Copy each line of the records below that mentions the word "framed".

**MATERIAL PROVIDED**
◇ ◇ ◇ ◇ ◇ ◇ ◇

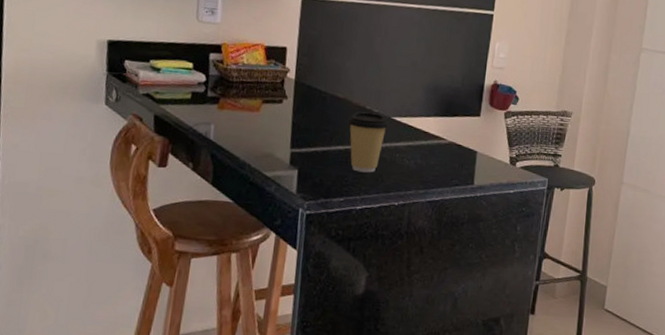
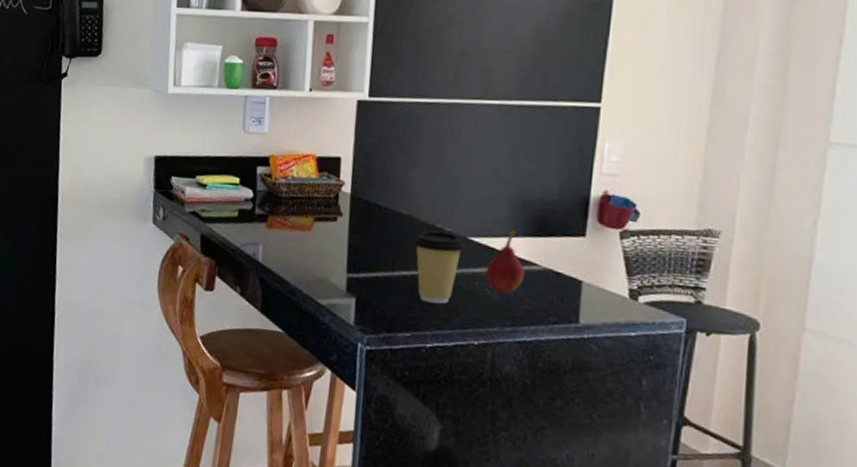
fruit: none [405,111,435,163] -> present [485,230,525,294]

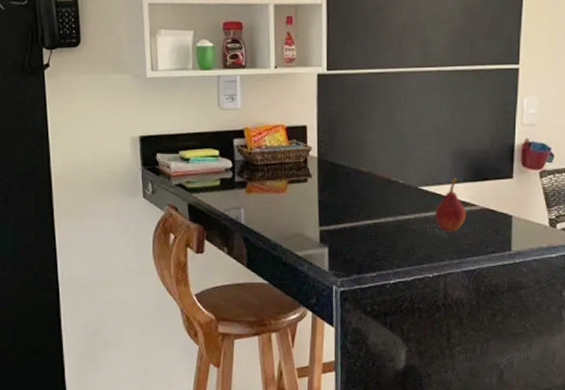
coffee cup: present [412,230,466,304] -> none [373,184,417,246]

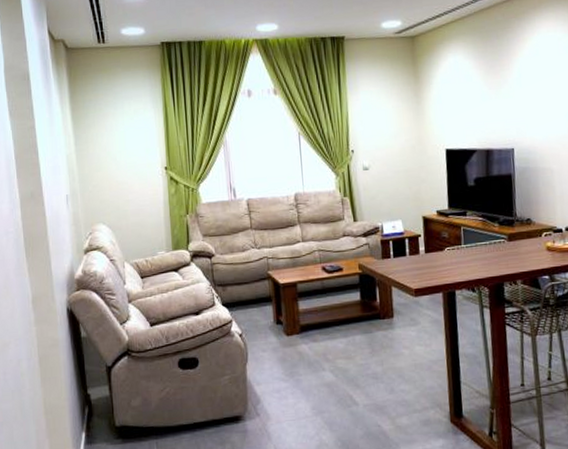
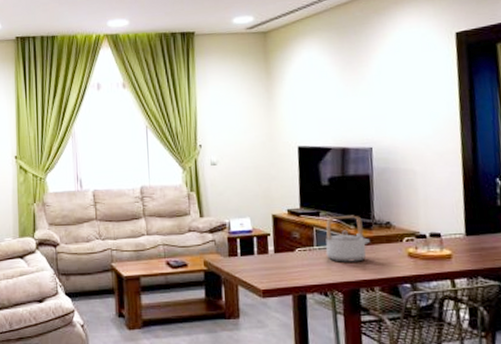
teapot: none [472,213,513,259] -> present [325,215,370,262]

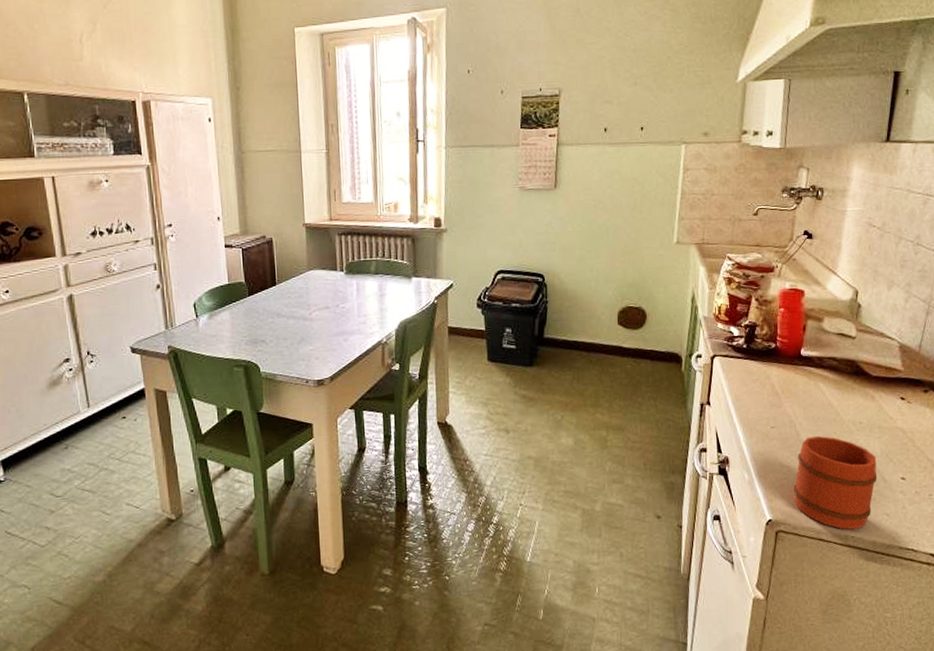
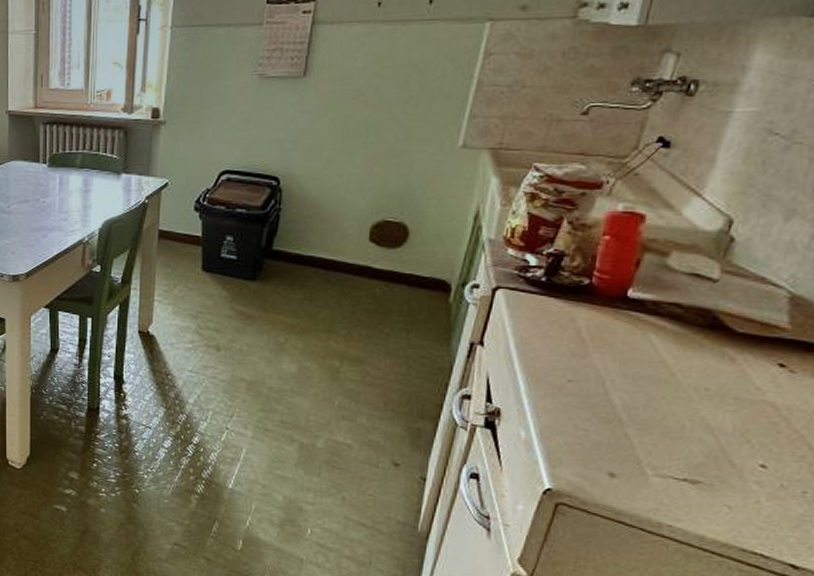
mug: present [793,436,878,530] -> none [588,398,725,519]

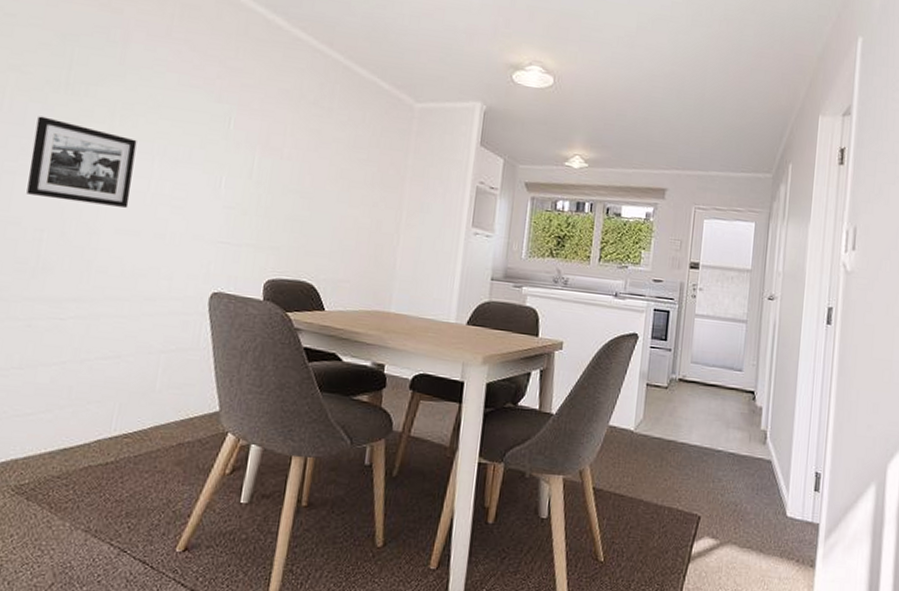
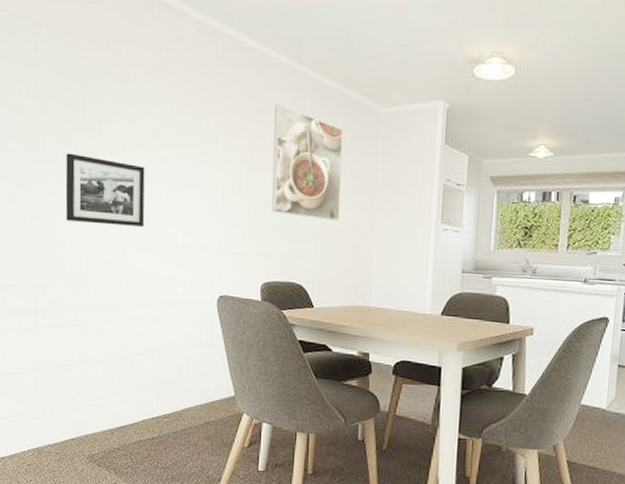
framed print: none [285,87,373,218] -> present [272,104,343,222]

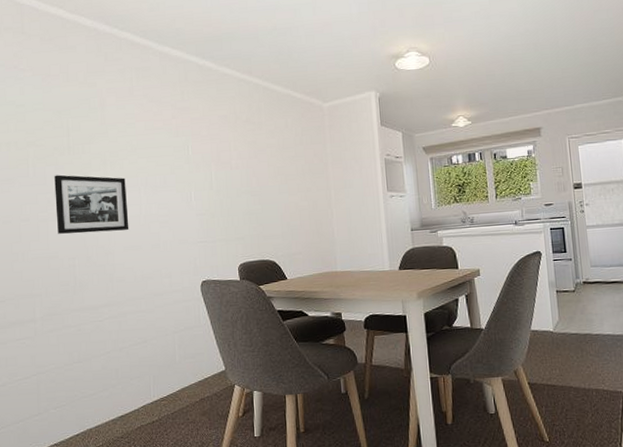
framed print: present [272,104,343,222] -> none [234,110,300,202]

◇ ◇ ◇ ◇ ◇ ◇ ◇

**RESULT FOR THIS EXERCISE**
framed print: none [285,87,373,218] -> present [272,104,343,222]
framed print: present [272,104,343,222] -> none [234,110,300,202]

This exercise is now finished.